|Nghiem, Nhuan - John|
Submitted to: Biological Engineering (ASABE)
Publication Type: Peer reviewed journal
Publication Acceptance Date: 8/28/2013
Publication Date: 11/8/2013
Citation: Nghiem, N.P., Nguyen, C.M., Drapcho, C.M., Walker, T.H. 2013. Sweet sorghum biorefinery for production of fuel ethanol and value-added co-products. Biological Engineering Transactions (ASABE). 6(3):143-155. Interpretive Summary: We developed a new process to convert sweet sorghum into biofuels and value added food and feed ingredients. Previous processes to make fuel ethanol from sweet sorghum only converted the sucrose (sugar) in the stems to ethanol and left huge amounts of the crushed stems, called bagasse, to be disposed. We developed a process to treat bagasse with ammonia, which facilitated its subsequent conversion into cellulosic ethanol and also into valuable ingredients for energy drinks (ribose) and aquaculture feeds (astaxanthin). Now companies who want to make biofuels from sweet sorghum have more options for their processes and products, which should improve their economic viability so they can provide less expensive biofuels from non-food crops to meet our transportation needs.

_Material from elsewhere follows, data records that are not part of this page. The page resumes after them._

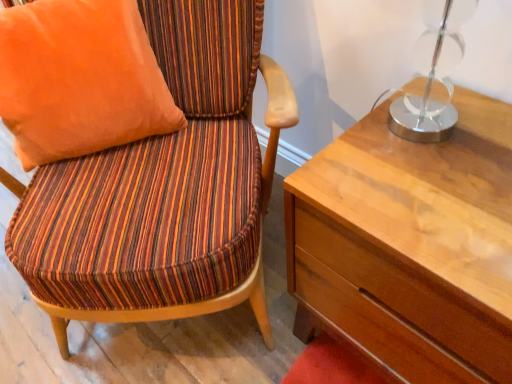
Image resolution: width=512 pixels, height=384 pixels. What do you see at coordinates (164, 188) in the screenshot? I see `striped fabric chair at left` at bounding box center [164, 188].

At what (x,y) coordinates should I click in order to perform the action: click on striped fabric chair at left. Please return your answer as a coordinate pair (x, y). Looking at the image, I should click on (164, 188).

Locate an element on the screen. Image resolution: width=512 pixels, height=384 pixels. orange fabric pillow at upper left is located at coordinates (79, 79).

From the picture: In order to face orange fabric pillow at upper left, should I rotate leftwards or rightwards?

To face it directly, rotate left by 23.414 degrees.

What do you see at coordinates (79, 79) in the screenshot?
I see `orange fabric pillow at upper left` at bounding box center [79, 79].

What is the approximate height of orange fabric pillow at upper left?

It is 19.62 inches.

I want to click on striped fabric chair at left, so click(164, 188).

Considering the positions of objects orange fabric pillow at upper left and striped fabric chair at left in the image provided, who is more to the left, orange fabric pillow at upper left or striped fabric chair at left?

orange fabric pillow at upper left.

Which object is closer to the camera taking this photo, orange fabric pillow at upper left or striped fabric chair at left?

striped fabric chair at left is more forward.

Considering the points (31, 138) and (209, 25), which point is behind, point (31, 138) or point (209, 25)?

Positioned behind is point (209, 25).

From the image's perspective, which object appears higher, orange fabric pillow at upper left or striped fabric chair at left?

orange fabric pillow at upper left appears higher in the image.

From a real-world perspective, between orange fabric pillow at upper left and striped fabric chair at left, who is vertically higher?

From a 3D spatial view, orange fabric pillow at upper left is above.

Between orange fabric pillow at upper left and striped fabric chair at left, which one has larger width?

striped fabric chair at left is wider.

Can you confirm if orange fabric pillow at upper left is taller than striped fabric chair at left?

No, orange fabric pillow at upper left is not taller than striped fabric chair at left.

Looking at the image, does orange fabric pillow at upper left seem bigger or smaller compared to striped fabric chair at left?

Considering their sizes, orange fabric pillow at upper left takes up less space than striped fabric chair at left.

Technical Abstract: An integrated process has been developed for a sweet-sorghum biorefinery in which all carbohydrate components of the feedstock were used for production of fuel ethanol and industrial chemicals. In the first step, the juice was extracted from the stalks. The resulted straw (bagasse) then was pretreated using the soaking in aqueous ammonia (SAA) process, which did not result in significant loss of hemicellulose, to enhance subsequent enzyme hydrolysis for production of fermentable sugars. Following pretreatment the straw was hydrolyzed first with a commercial enzyme product containing high hemicellulase activity (Accellerase XY). The xylose-rich solution obtained after solid/liquid separation was used for production of value-added co-products using suitable microorganisms. The value-added co-products produced to demonstrate the feasibility included astaxanthin and D-ribose. The residual solids then were hydrolyzed with a commercial enzyme product containing high cellulase activity (Accellerase 1500) with the juice extracted in the first step being used as make-up water. By combining the sugar in the juice with the glucose released from the residual solids by enzyme hydrolysis high ethanol concentrations could be achieved, which resulted in lower distillation cost than if pure water were used for enzyme hydrolysis and subsequent fermentation as normally performed in cellulosic ethanol production.